After a few trial comparisons, as I could find no noticeable improvements, I concluded that although using higher star detections resulted in generally higher quality scores there was not any significantly better discrimination between higher and lower quality images at least in terms of the eventual results. I accept from your initial post that APP with a higher star target seems in your example to have selected a better quality reference frame, but unless there is a general reduction in the Registration RMS numbers is this an overall improvement if the scaled quality weights used during Integration are almost unchanged?
The images I shoot are typically 1.1 x 1.4 arc degree so not wide angle. Maybe the effects of higher star targets are more noticeable on wide angle or some other feature of your approach versus mine.

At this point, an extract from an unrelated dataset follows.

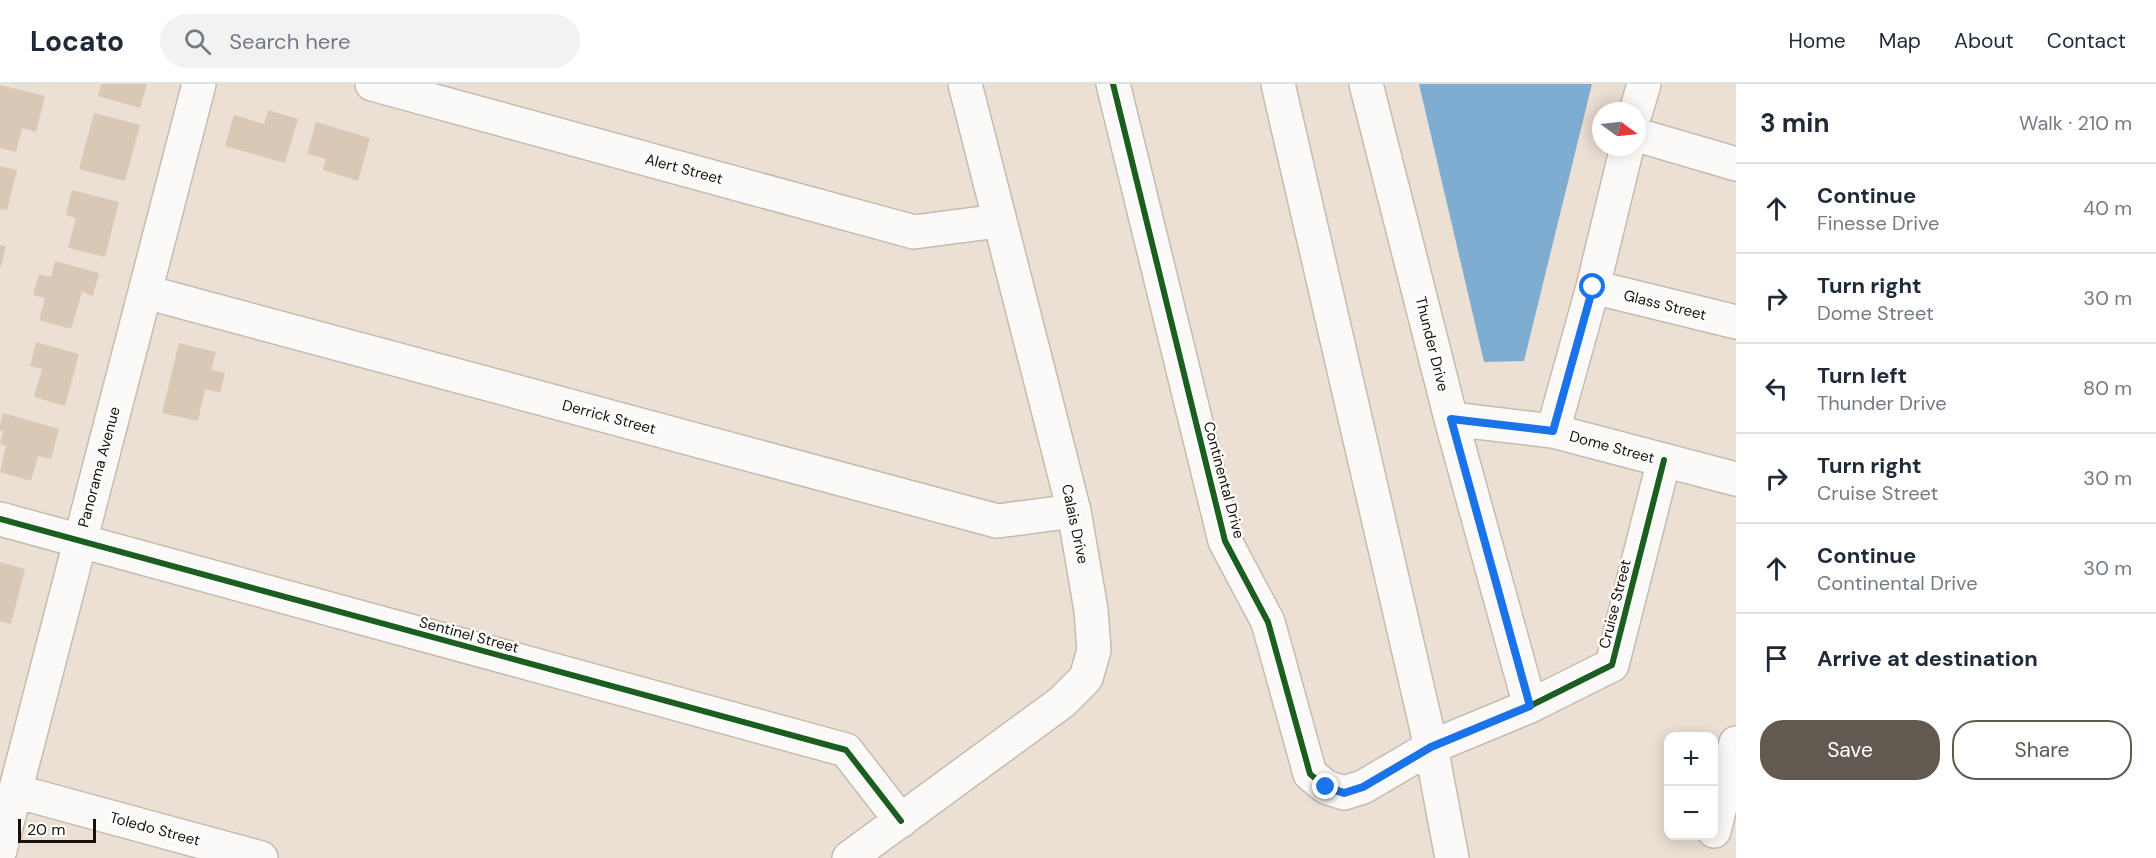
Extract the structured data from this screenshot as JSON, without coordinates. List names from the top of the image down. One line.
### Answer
{"streets":{"street":["Alert Street","Glass Street","Thunder Drive","Derrick Street","Dome Street","Panorama Avenue","Continental Drive","Calais Drive","Cruise Street","Sentinel Street","Toledo Street"]},"crossings":[["Alert Street","Calais Drive"],["Thunder Drive","Dome Street"],["Thunder Drive","Cruise Street"],["Derrick Street","Panorama Avenue"],["Derrick Street","Calais Drive"],["Dome Street","Cruise Street"],["Panorama Avenue","Sentinel Street"],["Panorama Avenue","Toledo Street"],["Continental Drive","Cruise Street"],["Calais Drive","Sentinel Street"]],"scale_bar":"20 m","north":"right","page":{"header":"Locato","search":"Search here","nav":["Home","Map","About","Contact"],"heading":["3 min","Walk · 210 m"],"list":[["Continue","Finesse Drive","40 m"],["Turn right","Dome Street","30 m"],["Turn left","Thunder Drive","80 m"],["Turn right","Cruise Street","30 m"],["Continue","Continental Drive","30 m"],"Arrive at destination"],"buttons":["Save","Share"],"map_buttons":["+","−"],"scale":"20 m"}}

Anyway I repeated my earlier trials using some recently acquired 2x1 mosaic images of the Soul nebula. Visually I cannot see any obvious improvement between the two sets of results.
Looking at APP's analysis of the integrations I see that the results of the high star target seems to consistently have lower noise levels (which seems good) but the SNR figures are virtually unchanged so not sure if there is actually a measurable improvement overall. My results are below. Maybe someone with a deeper understanding of APPs numbers can see something in my results to convince me that integrations using the higher target star numbers are materially better? Or suggest a method that would convincingly show an improvement or otherwise? Although I set the higher target at 10000, APP was only actually detecting c3500 stars at best.

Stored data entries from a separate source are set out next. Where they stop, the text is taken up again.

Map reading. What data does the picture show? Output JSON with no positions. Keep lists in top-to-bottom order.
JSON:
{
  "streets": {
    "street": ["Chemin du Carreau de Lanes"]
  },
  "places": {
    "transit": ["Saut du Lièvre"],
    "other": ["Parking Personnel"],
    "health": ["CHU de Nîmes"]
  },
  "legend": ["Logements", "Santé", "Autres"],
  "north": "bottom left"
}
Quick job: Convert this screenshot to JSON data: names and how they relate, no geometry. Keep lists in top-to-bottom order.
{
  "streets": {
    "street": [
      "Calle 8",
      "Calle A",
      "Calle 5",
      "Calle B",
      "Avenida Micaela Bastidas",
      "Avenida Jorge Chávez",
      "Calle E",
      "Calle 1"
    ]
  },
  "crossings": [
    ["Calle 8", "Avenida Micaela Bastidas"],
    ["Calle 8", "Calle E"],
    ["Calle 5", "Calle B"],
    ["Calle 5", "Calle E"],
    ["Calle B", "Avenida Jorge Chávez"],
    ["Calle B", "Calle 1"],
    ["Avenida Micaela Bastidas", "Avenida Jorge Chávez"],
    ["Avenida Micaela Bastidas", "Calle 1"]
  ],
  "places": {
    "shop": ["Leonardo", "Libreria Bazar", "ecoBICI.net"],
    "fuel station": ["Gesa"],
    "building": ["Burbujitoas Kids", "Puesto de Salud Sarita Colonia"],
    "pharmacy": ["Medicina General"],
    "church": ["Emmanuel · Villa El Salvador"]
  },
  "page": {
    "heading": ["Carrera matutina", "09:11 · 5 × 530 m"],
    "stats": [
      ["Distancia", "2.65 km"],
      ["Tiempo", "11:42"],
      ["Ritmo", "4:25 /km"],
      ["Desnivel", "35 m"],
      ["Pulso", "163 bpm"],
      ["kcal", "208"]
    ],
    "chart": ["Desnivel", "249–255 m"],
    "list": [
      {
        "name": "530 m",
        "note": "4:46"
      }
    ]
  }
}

Star Target Filter Frames BG-1 Scale-1 Noise-1 SNR-1
500 Blue 26 1.5330E-02 3.5660E-04 1.5151E-04 4.1645E+00
10000 Blue 26 3.4669E-02 2.2715E-04 9.2468E-05 4.1215E+00
500 Green 37 1.5492E-02 4.7886E-04 1.3535E-04 5.4269E+00
10000 Green 37 3.4772E-02 2.8748E-04 7.7582E-05 5.4941E+00
500 Ha 59 1.5439E-02 4.9600E-04 1.2790E-04 5.2099E+00
10000 Ha 59 3.4755E-02 3.0654E-04 7.3998E-05 5.2575E+00
500 Red 38 1.5420E-02 5.0393E-04 1.4094E-04 6.0648E+00
10000 Red 38 3.4739E-02 2.9800E-04 8.1934E-05 6.1578E+00
Star Target Filter Frames BG-1 Scale-1 Noise-1 SNR-1
500 Blue 30 1.2903E-02 3.4672E-04 1.2507E-04 4.9848E+00
10000 Blue 30 3.3416E-02 2.0526E-04 7.3840E-05 5.0417E+00
500 Green 38 1.3001E-02 4.3208E-04 1.2527E-04 5.6628E+00
10000 Green 38 3.3456E-02 2.4964E-04 6.9927E-05 5.6567E+00
500 Ha 73 1.2871E-02 4.5004E-04 1.0376E-04 5.9722E+00
10000 Ha 73 3.3386E-02 2.4842E-04 5.5405E-05 6.1612E+00
500 Red 30 1.2985E-02 3.8418E-04 1.4127E-04 5.3988E+00
10000 Red 30 3.3458E-02 2.1594E-04 7.8287E-05 5.5948E+00
In conclusion, I accept that my one set of results is hardly statistically significant but I am doubtful your proposed change will see dramatic improvement in the resulting integrations. Would love to be proved wrong. And if the proposed change is straightforward I guess even a modest improvement is a step in the right direction.